Sailor Moon says in a restrained voice: “This is an unexpected turn of events.”
So it turns out that Gummario is actually… the fucking beach ball. This is Remless Puko’s cousin from a few episodes ago! THERE’S A FAMILY OF THE BALL PEOPLE. God I love this stupid episode.
So Gummario is relatively easy to stop… at first. Believe me, I’m as astonished as you are that Sailor Moon caught anything.
Soon however, Gummario gets a bit of revenge for his cousin’s demise. My personal favourite moment of the episode – nay, the entire series of Sailor Moon SuperS – is when, in his victory, the Tuxedo Kamen theme begins to play. Gummario looks politely around for the source of the music…
…then sploot, an arrow quietly lands in Gummario’s face and he deflates immediately. This is so painfully funny.
AND HE’S HIDING BEHIND A TOPLESS MANNEQUIN, CAN THIS EPISODE GET ANY BETTER?
Hands down best Tuxedo Kamen use to date.
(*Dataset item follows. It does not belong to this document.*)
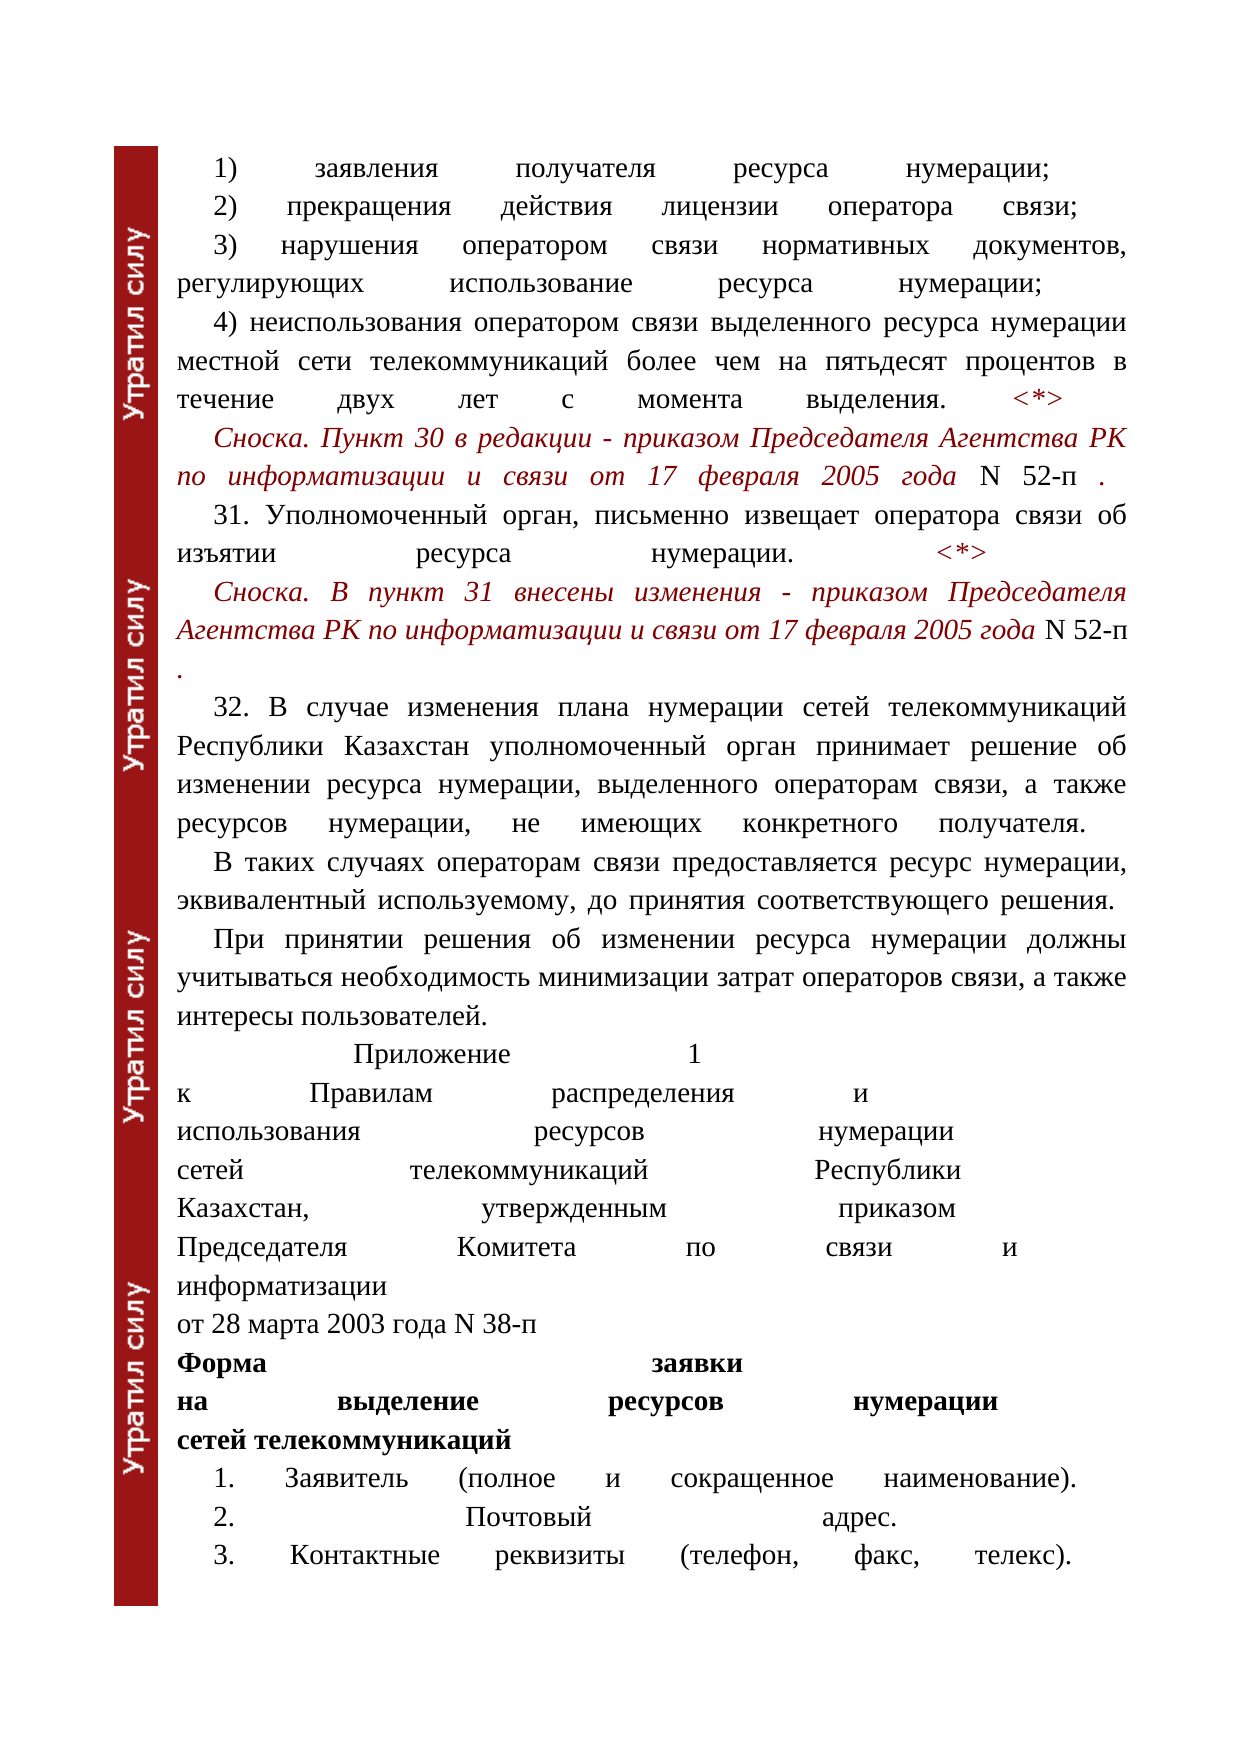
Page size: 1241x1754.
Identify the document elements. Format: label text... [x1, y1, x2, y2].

So Gummario decides to stretch himself into… roughly a human shape. It’s gross. His new attack is to fold up into a ball again… so much like the old one, really. There’s a funny bit of volleyball between Sailor Moon and Tuxedo Kamen before Gummario is finally blasted apart by a Moon Gorgeous Meditation.
Awww Gummario, you’ll be sorely missed, buddy. He got a great Stage Out though, still rolling all over the place.
So Yoshiki wakes up to see Super Sailor Moon rocking that fuku, as the happy family departs. So it’s no surprise that Yoshiki’s Autumn/Winter collection is all miniskirts because HEY MAN IT’S 1995, WOMEN ARE SEXUALLY LIBERATED NOW. I like that Artemis and Luna get one line each in the entire episode and it’s like “Oh what’s all this, then?”
So yeah, we didn’t get much of the other Senshi today, which is sad, but honestly everything we did get was so damn good.
Two of Yoshiki’s designs stand out. One looks very much like Sailor Moon, and the other, we can presume, is the wedding dress that he designed for Usagi. It… kinda sucks as it happens, but what do I know. Mint green ruffles are probably stylish.
The episode ends with it being clear that Yoshiki and his awesome sexy assistant who is never named are totally doing it again. AWW LOVE.
So yeah, awesome episode. Loved the characters, loved the art, loved the story, loved the themes, loved the action, loved the comedy. Loved it loved it loved it. I reckon when all is said and done that this may just be my favourite episode of Sailor Moon SuperS… we’ll see!
FINAL SCORE: 5/5 (So good you guys, even more so in this desert of a series)
MONSTER SCORE: 5/5 (Gummario, the second of the Sentient Ball Family, may he rest in peace)
FINAL THOUGHT: I find Fish-Eye deeply sexually confusing, which was probably the intention all along.